• Prompt:
What should you transcribe? Every line from the top of the records below through the line with "Document page, 1241x1754 pixels.", exactly, and no pictures.

Page segmentation data:
□ □ □ □ □

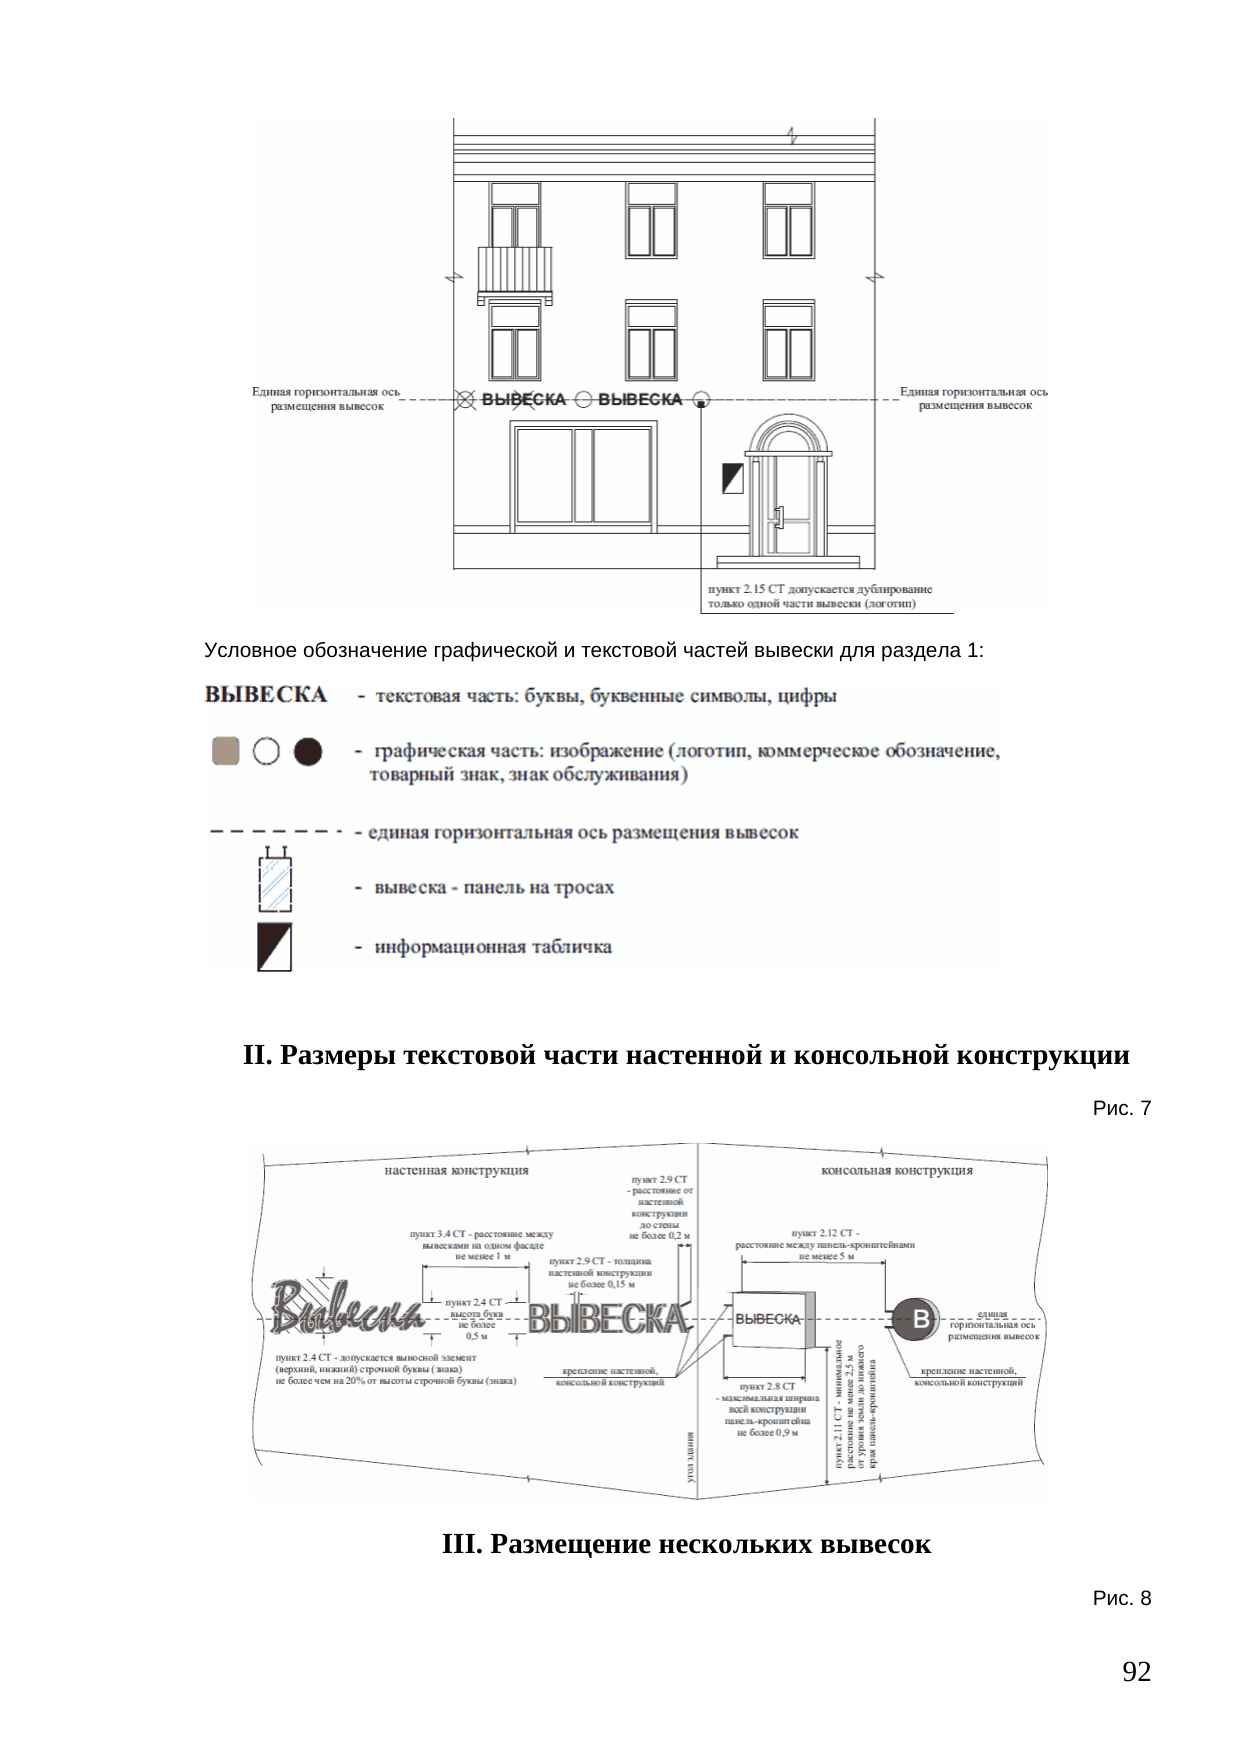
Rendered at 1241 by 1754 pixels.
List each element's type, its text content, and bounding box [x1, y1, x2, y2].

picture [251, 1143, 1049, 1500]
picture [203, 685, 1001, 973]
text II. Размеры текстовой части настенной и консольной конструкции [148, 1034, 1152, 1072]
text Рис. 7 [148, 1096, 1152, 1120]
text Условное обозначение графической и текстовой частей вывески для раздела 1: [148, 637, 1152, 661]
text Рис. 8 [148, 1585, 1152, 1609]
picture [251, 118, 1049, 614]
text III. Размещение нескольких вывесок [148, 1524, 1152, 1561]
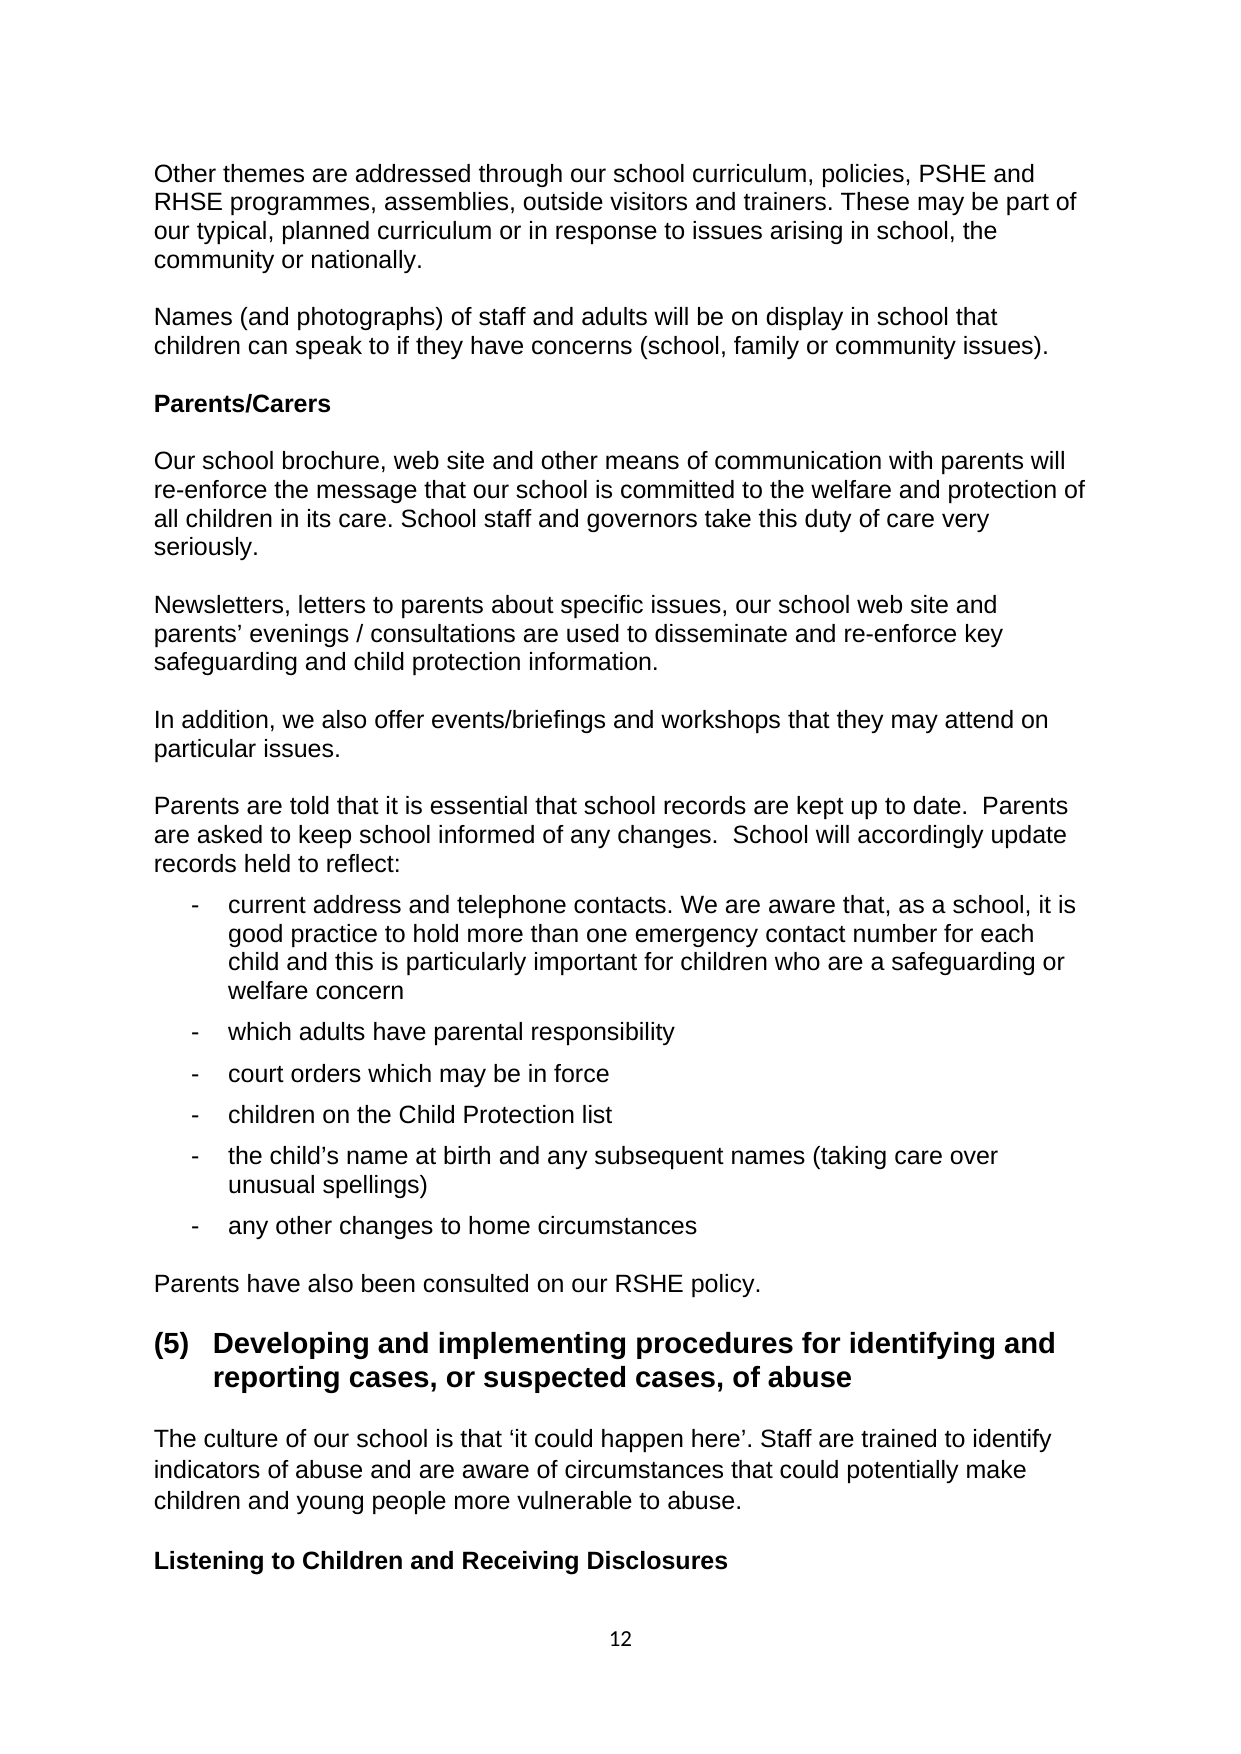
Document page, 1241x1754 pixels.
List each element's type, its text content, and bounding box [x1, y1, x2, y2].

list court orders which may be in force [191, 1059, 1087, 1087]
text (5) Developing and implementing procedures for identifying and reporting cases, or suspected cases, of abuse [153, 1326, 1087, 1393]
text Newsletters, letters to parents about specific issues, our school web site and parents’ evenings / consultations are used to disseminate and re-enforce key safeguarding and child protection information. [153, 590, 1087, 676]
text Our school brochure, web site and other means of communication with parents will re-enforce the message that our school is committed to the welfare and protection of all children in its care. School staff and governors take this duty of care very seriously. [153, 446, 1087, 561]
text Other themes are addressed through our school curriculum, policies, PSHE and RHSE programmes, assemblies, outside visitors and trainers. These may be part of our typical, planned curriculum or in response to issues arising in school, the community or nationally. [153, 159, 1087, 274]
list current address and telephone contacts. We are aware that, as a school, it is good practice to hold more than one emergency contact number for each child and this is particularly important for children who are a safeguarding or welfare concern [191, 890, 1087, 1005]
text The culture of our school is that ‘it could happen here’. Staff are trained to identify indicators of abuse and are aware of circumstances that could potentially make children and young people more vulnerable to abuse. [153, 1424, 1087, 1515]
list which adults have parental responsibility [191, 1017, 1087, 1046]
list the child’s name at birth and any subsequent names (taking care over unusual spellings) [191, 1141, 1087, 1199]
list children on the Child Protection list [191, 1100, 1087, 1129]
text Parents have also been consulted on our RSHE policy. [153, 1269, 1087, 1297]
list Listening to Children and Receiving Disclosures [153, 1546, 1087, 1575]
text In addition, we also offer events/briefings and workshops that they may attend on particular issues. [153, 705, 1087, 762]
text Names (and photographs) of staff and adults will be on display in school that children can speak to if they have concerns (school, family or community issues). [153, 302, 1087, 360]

□ □ □ □ □

• Written response:
Rendered at 1241 by 1754 pixels.
List each element's type, its text content, and bounding box [x1, y1, x2, y2].

picture [251, 1143, 1049, 1500]
picture [203, 685, 1001, 973]
text II. Размеры текстовой части настенной и консольной конструкции [148, 1034, 1152, 1072]
text Рис. 7 [148, 1096, 1152, 1120]
text Условное обозначение графической и текстовой частей вывески для раздела 1: [148, 637, 1152, 661]
text Рис. 8 [148, 1585, 1152, 1609]
picture [251, 118, 1049, 614]
text III. Размещение нескольких вывесок [148, 1524, 1152, 1561]
Document page, 1241x1754 pixels.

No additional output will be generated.